• **About this exercise**
The expected result is a word-for-word copy of the entries, minus any pictures.

• **Listed entries**
Start of Block

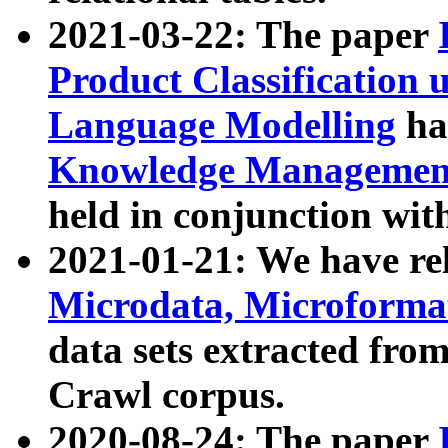
2021-03-22: The paper
Product Classification 
Language Modelling
has
Knowledge Management
held in conjunction wit
2021-01-21: We have r
Microdata, Microform
data sets extracted fr
Crawl corpus.
2020-08-24: The paper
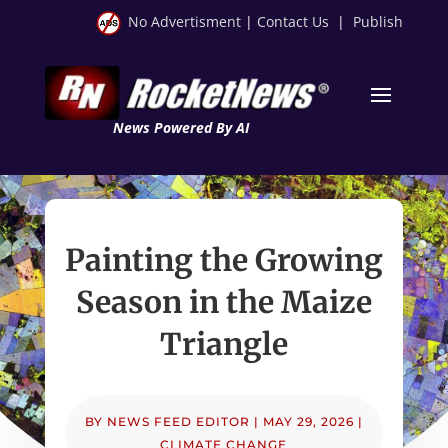
No Advertisment
|
Contact Us
|
Publish
News Powered By AI
Painting the Growing
Season in the Maize
Triangle
BY
NEWS FEED EDITOR
|
MAY 29, 2026
|
CLIMATE CHANGE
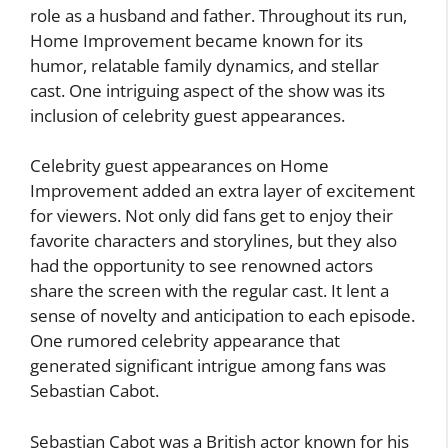
role as a husband and father. Throughout its run,
Home Improvement became known for its
humor, relatable family dynamics, and stellar
cast. One intriguing aspect of the show was its
inclusion of celebrity guest appearances.
Celebrity guest appearances on Home
Improvement added an extra layer of excitement
for viewers. Not only did fans get to enjoy their
favorite characters and storylines, but they also
had the opportunity to see renowned actors
share the screen with the regular cast. It lent a
sense of novelty and anticipation to each episode.
One rumored celebrity appearance that
generated significant intrigue among fans was
Sebastian Cabot.
Sebastian Cabot was a British actor known for his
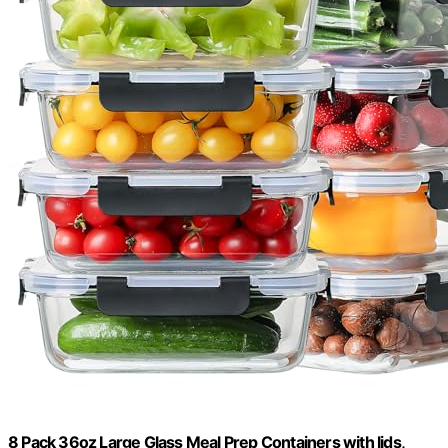
8 Pack 36oz Large Glass Meal Prep Containers with lids,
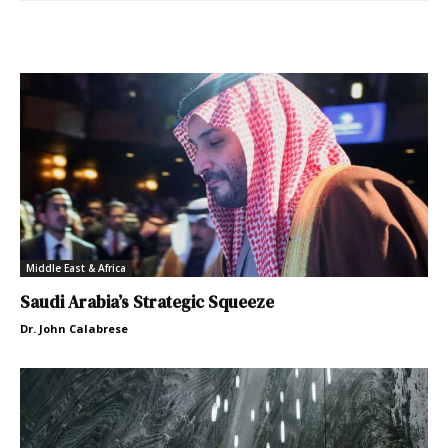
Middle East & Africa
Saudi Arabia’s Strategic Squeeze
Dr. John Calabrese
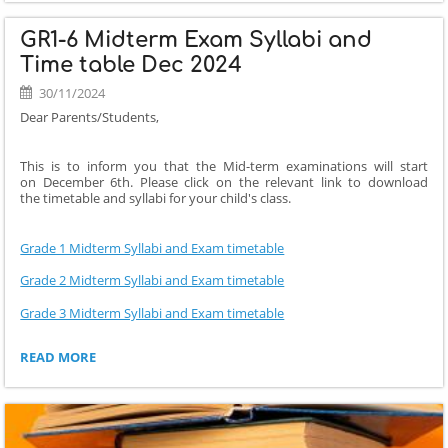
MIDTERM
EXAM
GR1-6 Midterm Exam Syllabi and
SYLLABI
AND
Time table Dec 2024
TIME
30/11/2024
TABLE
DEC
Dear Parents/Students,
2024:
This is to inform you that the Mid-term examinations will start
on December 6th. Please click on the relevant link to download
the timetable and syllabi for your child's class.
Grade 1 Midterm Syllabi and Exam timetable
Grade 2 Midterm Syllabi and Exam timetable
Grade 3 Midterm Syllabi and Exam timetable
GR1-
READ MORE
6
MIDTERM
EXAM
SYLLABI
AND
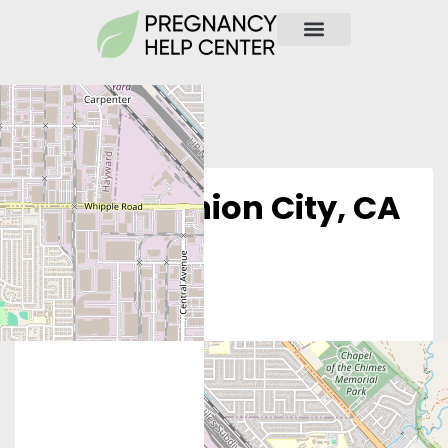
Obria – Union City, CA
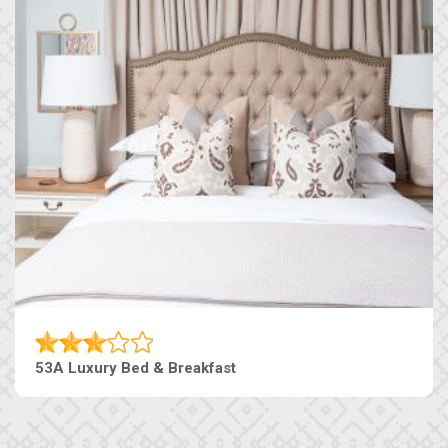
53A Luxury Bed & Breakfast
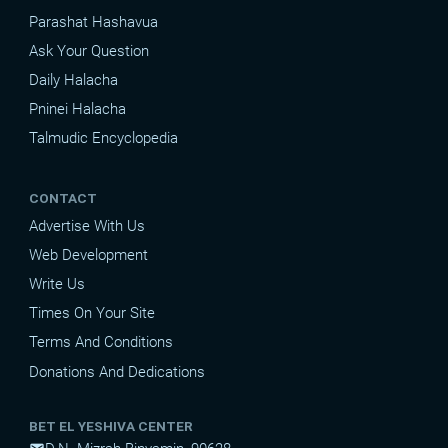
Parashat Hashavua
Ask Your Question
Daily Halacha
Pninei Halacha
Talmudic Encyclopedia
CONTACT
Advertise With Us
Web Development
Write Us
Times On Your Site
Terms And Conditions
Donations And Dedications
BET EL YESHIVA CENTER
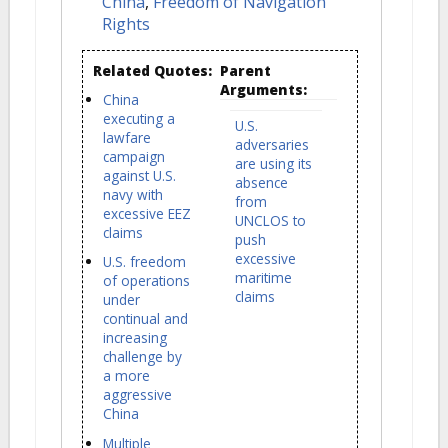
China
,
Freedom of Navigation
Rights
Related Quotes:
Parent
Arguments:
China
executing a
U.S.
lawfare
adversaries
campaign
are using its
against U.S.
absence
navy with
from
excessive EEZ
UNCLOS to
claims
push
excessive
U.S. freedom
maritime
of operations
claims
under
continual and
increasing
challenge by
a more
aggressive
China
Multiple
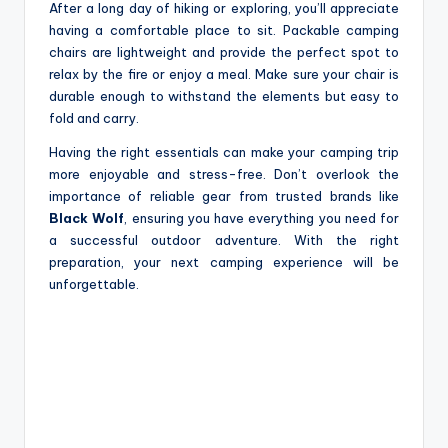
After a long day of hiking or exploring, you’ll appreciate
having a comfortable place to sit. Packable camping
chairs are lightweight and provide the perfect spot to
relax by the fire or enjoy a meal. Make sure your chair is
durable enough to withstand the elements but easy to
fold and carry.
Having the right essentials can make your camping trip
more enjoyable and stress-free. Don’t overlook the
importance of reliable gear from trusted brands like
Black Wolf
, ensuring you have everything you need for
a successful outdoor adventure. With the right
preparation, your next camping experience will be
unforgettable.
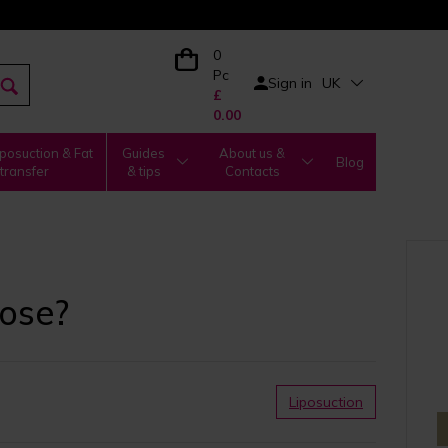
0
Pc
Sign in
UK
£
0.00
posuction & Fat
Guides
About us &
Blog
transfer
& tips
Contacts
oose?
Liposuction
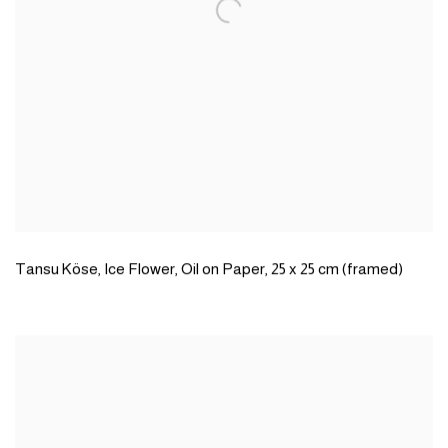
Tansu Köse
,
Ice Flower
,
Oil on Paper
,
25 x 25 cm (framed)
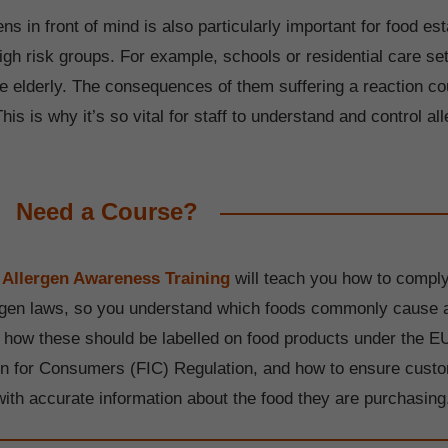
ns in front of mind is also particularly important for food e
igh risk groups. For example, schools or residential care set
he elderly. The consequences of them suffering a reaction c
is is why it’s so vital for staff to understand and control all
Need a Course?
 Allergen Awareness Training
will teach you how to comply
rgen laws, so you understand which foods commonly cause a
, how these should be labelled on food products under the E
on for Consumers (FIC) Regulation, and how to ensure cust
with accurate information about the food they are purchasing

End of Block

• **Result of the exercise**
2021-03-22: The paper
Product Classification 
Language Modelling
has
Knowledge Management
held in conjunction wit
2021-01-21: We have r
Microdata, Microform
data sets extracted fr
Crawl corpus.
2020-08-24: The paper
No Advertisment
|
Contact Us
|
Publish
News Powered By AI
Painting the Growing
Season in the Maize
Triangle
BY
NEWS FEED EDITOR
|
MAY 29, 2026
|
CLIMATE CHANGE
role as a husband and father. Throughout its run,
Home Improvement became known for its
humor, relatable family dynamics, and stellar
cast. One intriguing aspect of the show was its
inclusion of celebrity guest appearances.
Celebrity guest appearances on Home
Improvement added an extra layer of excitement
for viewers. Not only did fans get to enjoy their
favorite characters and storylines, but they also
had the opportunity to see renowned actors
share the screen with the regular cast. It lent a
sense of novelty and anticipation to each episode.
One rumored celebrity appearance that
generated significant intrigue among fans was
Sebastian Cabot.
Sebastian Cabot was a British actor known for his
8 Pack 36oz Large Glass Meal Prep Containers with lids,
Middle East & Africa
Saudi Arabia’s Strategic Squeeze
Dr. John Calabrese
MIDTERM
EXAM
GR1-6 Midterm Exam Syllabi and
SYLLABI
AND
Time table Dec 2024
TIME
30/11/2024
TABLE
DEC
Dear Parents/Students,
2024:
This is to inform you that the Mid-term examinations will start
on December 6th. Please click on the relevant link to download
the timetable and syllabi for your child's class.
Grade 1 Midterm Syllabi and Exam timetable
Grade 2 Midterm Syllabi and Exam timetable
Grade 3 Midterm Syllabi and Exam timetable
GR1-
READ MORE
6
MIDTERM
EXAM
SYLLABI
AND
Obria – Union City, CA
53A Luxury Bed & Breakfast
Parashat Hashavua
Ask Your Question
Daily Halacha
Pninei Halacha
Talmudic Encyclopedia
CONTACT
Advertise With Us
Web Development
Write Us
Times On Your Site
Terms And Conditions
Donations And Dedications
BET EL YESHIVA CENTER
China
,
Freedom of Navigation
Rights
Related Quotes:
Parent
Arguments:
China
executing a
U.S.
lawfare
adversaries
campaign
are using its
against U.S.
absence
navy with
from
excessive EEZ
UNCLOS to
claims
push
excessive
U.S. freedom
maritime
of operations
claims
under
continual and
increasing
challenge by
a more
aggressive
China
Multiple
After a long day of hiking or exploring, you’ll appreciate
having a comfortable place to sit. Packable camping
chairs are lightweight and provide the perfect spot to
relax by the fire or enjoy a meal. Make sure your chair is
durable enough to withstand the elements but easy to
fold and carry.
Having the right essentials can make your camping trip
more enjoyable and stress-free. Don’t overlook the
importance of reliable gear from trusted brands like
Black Wolf
, ensuring you have everything you need for
a successful outdoor adventure. With the right
preparation, your next camping experience will be
unforgettable.
0
Pc
Sign in
UK
£
0.00
posuction & Fat
Guides
About us &
Blog
transfer
& tips
Contacts
oose?
Liposuction
Tansu Köse
,
Ice Flower
,
Oil on Paper
,
25 x 25 cm (framed)
ns in front of mind is also particularly important for food e
igh risk groups. For example, schools or residential care set
he elderly. The consequences of them suffering a reaction c
is is why it’s so vital for staff to understand and control all
Need a Course?
 Allergen Awareness Training
will teach you how to comply
rgen laws, so you understand which foods commonly cause a
, how these should be labelled on food products under the E
on for Consumers (FIC) Regulation, and how to ensure cust
with accurate information about the food they are purchasing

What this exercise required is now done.